Reputation: 43
While going through a piece of code I saw the below command:
grep "r" temp | awk '{FS=","; $0=$0} { print $1,$3}'
temp file contain the pattern like:
1. r,1,5
2. r,4,5
3. ...
I could not understand what does the statement $0=$0
mean in awk command.
Can anyone explain what does it mean?
Upvotes: 4
Views: 5467
Reputation: 203712
When you do $1=$1
(or any other assignment to a field) it causes record recompilation where $0 is rebuilt with every FS replaced with OFS but it does not change NF (unless there was no $1
previously and then NF would change from 0 to 1) or reevaluate the record in any other way.
When you do $0=$0
it causes field splitting where NF, $1, $2, etc. are repopulated based on the current value of FS but it does not change the FSs to OFSs or modify $0 in any other way.
Look:
$ echo 'a-b-c' |
awk -F'-+' -v OFS='-' '
function p() { printf "%d) %d: $0=%s, $2=%s\n", ++c,NF,$0,$2 }
{ p(); $2=""; p(); $1=$1; p(); $0=$0; p(); $1=$1; p() }
'
1) 3: $0=a-b-c, $2=b
2) 3: $0=a--c, $2=
3) 3: $0=a--c, $2=
4) 2: $0=a--c, $2=c
5) 2: $0=a-c, $2=c
Note in the above that even though setting $2 to null resulted in 2 consecutive -
s and the FS of -+
means that 2 -
s are a single separator, they are not treated as such until $0=$0
causes the record to be re-split into fields as shown in output step 4.
The code you have:
awk '{FS=","; $0=$0}'
is using $0=$0
as a cludge to work around the fact that it's not setting FS until AFTER the first record has been read and split into fields:
$ printf 'a,b\nc,d\n' | awk '{print NF, $1}'
1 a,b
1 c,d
$ printf 'a,b\nc,d\n' | awk '{FS=","; print NF, $1}'
1 a,b
2 c
$ printf 'a,b\nc,d\n' | awk '{FS=","; $0=$0; print NF, $1}'
2 a
2 c
The correct solution, of course, is instead to simply set FS BEFORE The first record is read:
$ printf 'a,b\nc,d\n' | awk -F, '{print NF, $1}'
2 a
2 c
To be clear - assigning any value to $0 causes field splitting, it does not cause record recompilation while assigning any value to any field ($1, etc.) causes record recompilation but not field splitting:
$ echo 'a-b-c' | awk -F'-+' -v OFS='#' '{$2=$2}1'
a#b#c
$ echo 'a-b-c' | awk -F'-+' -v OFS='#' '{$0=$0}1'
a-b-c
Upvotes: 7
Reputation: 2845
>>> echo 'a-b-c' | awk -F'-+' -v OFS='#' '{$2=$2}1'
>>> a#b#c
This can be slightly simplified to
mawk 'BEGIN { FS="[-]+"; OFS = "#"; } ($2=$2)'
Rationale being the boolean test that comes afterwards will evaluate to true upon the assignment, so that itself is sufficient to re-gen the fields in OFS and print it.
Upvotes: 0
Reputation: 10039
$0 = $0
is used most often to rebuild the field separation evaluation of a modified entry. Ex: adding a field will change $NF after $0 = $0 where it stay as original (at entry of the line).

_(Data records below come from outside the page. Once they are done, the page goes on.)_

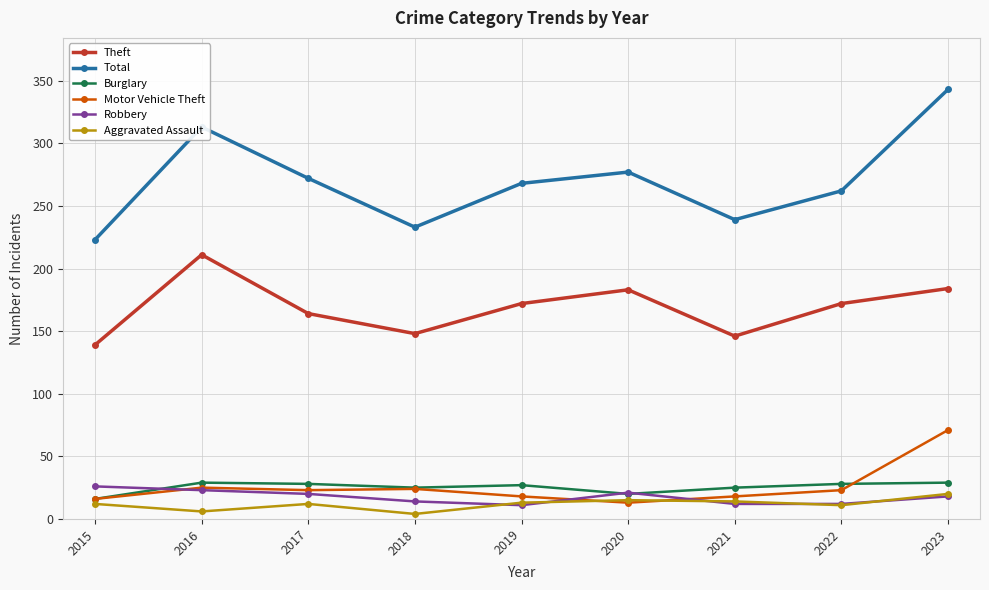

The value of Theft at 2018 is 38. True or false?

False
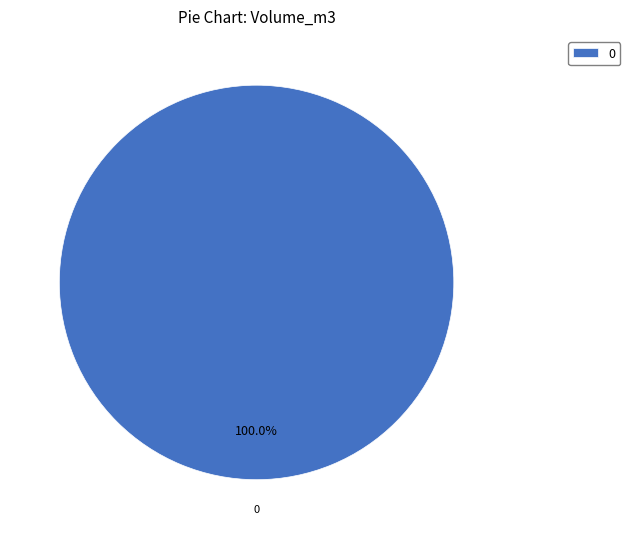

Does any single category account for the majority?

Yes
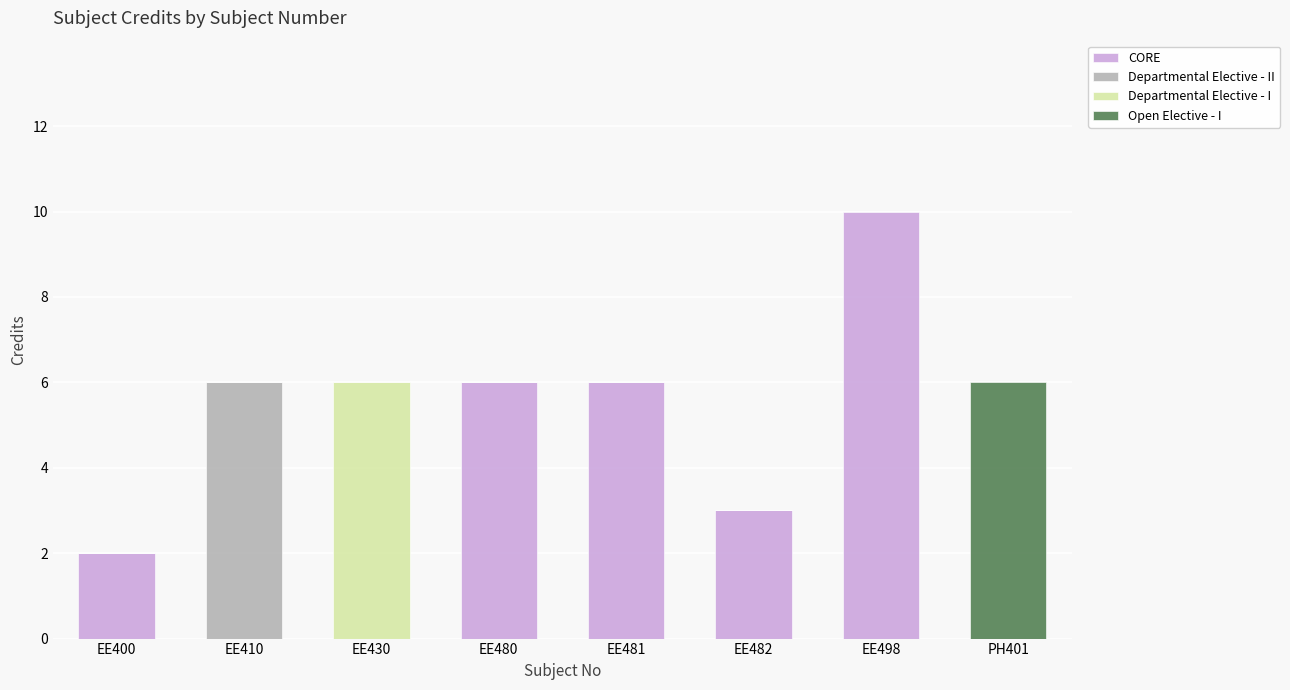

Where does the CORE series first go above 3?

EE480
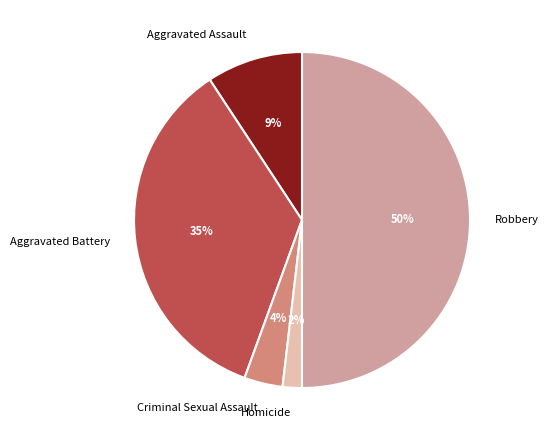

True or false: Aggravated Battery accounts for 45% of the total.

False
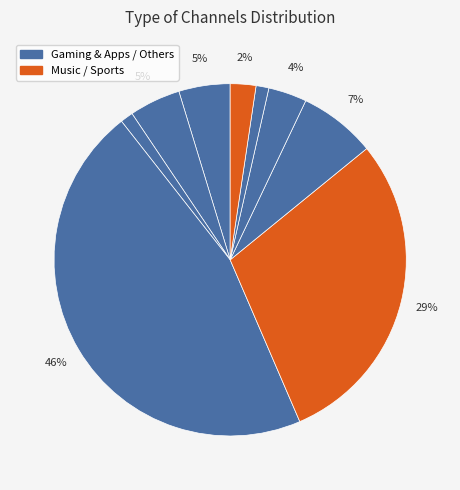

Count the number of slices in the pie.

9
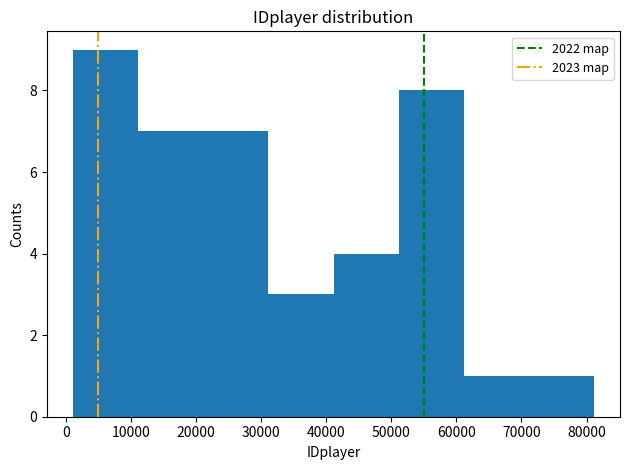

Reading left to right, transcribe this chart: for each bar, give the range it covers on the x-axis and its height. Neither the bar edges nor the heights are printed on the chart, so give them approximately, as read against the axes.

1000 to 11000: 9
11000 to 21000: 7
21000 to 31000: 7
31000 to 41000: 3
41000 to 51000: 4
51000 to 61000: 8
61000 to 71000: 1
71000 to 81000: 1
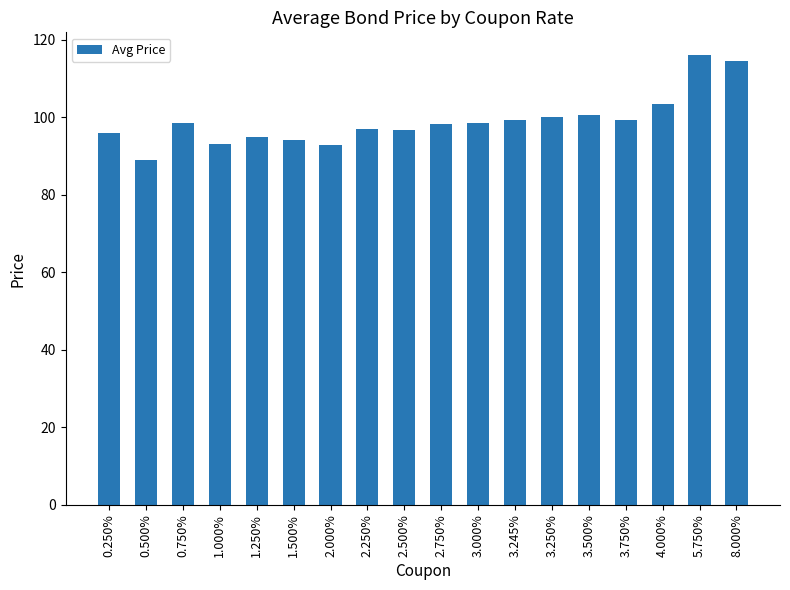

At which category does the chart reach its minimum across all series?

0.500%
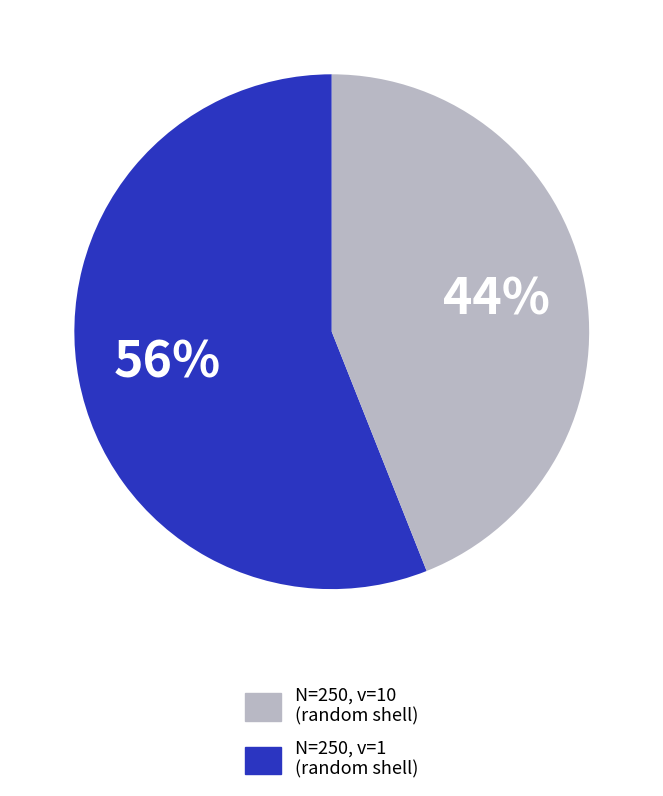

Is there a majority slice in this chart?

Yes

in this case, it change every line the field separator by (see @EdMorton comment below for strike) reparse the line with current FS info where a ,
andawk -F ',' { print $1 "," $3 }'
is a lot better coding for the same idea, taking the field separator at begining for all lines (in this case, could be different if separator is modified during process depernding by example of previous line content)
ex:
echo "foo;bar" | awk '{print NF}{FS=";"; print NF}{$0=$0;print NF}'
1
1
2
based on @EdMorton comment and related post (What is the meaning of $0 = $0 in Awk)
echo "a-b-c" |\
awk ' BEGIN{ FS="-+"; OFS="-"}
function p(Ref) { printf "%12s) NF=%d $0=%s, $2=%s\n", Ref,NF,$0,$2 }
{
p("Org")
$2="-"; p( "S2=-")
$1=$1 ; p( "$1=$1")
$2=$2 ; p( "$2=$2")
$0=$0 ; p( "$0=$0")
$2=$2 ; p( "$2=$2")
$3=$3 ; p( "$3=$3")
$1=$1 ; p( "$1=$1")
} '
Org) NF=3 $0=a-b-c, $2=b
S2=-) NF=3 $0=a---c, $2=-
$1=$1) NF=3 $0=a---c, $2=-
$2=$2) NF=3 $0=a---c, $2=-
$0=$0) NF=2 $0=a---c, $2=c
$2=$2) NF=2 $0=a-c, $2=c
$3=$3) NF=3 $0=a-c-, $2=c
$1=$1) NF=3 $0=a-c-, $2=c
Upvotes: 3
Reputation: 16997
$0=$0
is for re-evaluate the fields
For example
akshay@db-3325:~$ cat <<EOF | awk '/:/{FS=":"}/\|/{FS="|"}{print $2}'
1:2
2|3
EOF
# Same with $0=$0, it will force awk to have the $0 reevaluated
akshay@db-3325:~$ cat <<EOF | awk '/:/{FS=":"}/\|/{FS="|"}{$0=$0;print $2}'
1:2
2|3
EOF
2
3
# NF - gives you the total number of fields in a record
akshay@db-3325:~$ cat <<EOF | awk '/:/{FS=":"}/\|/{FS="|"}{print NF}'
1:2
2|3
EOF
1
1
# When we Force to re-evaluate the fields, we get correct 2 fields
akshay@db-3325:~$ cat <<EOF | awk '/:/{FS=":"}/\|/{FS="|"}{$0=$0; print NF}'
1:2
2|3
EOF
2
2
Upvotes: 1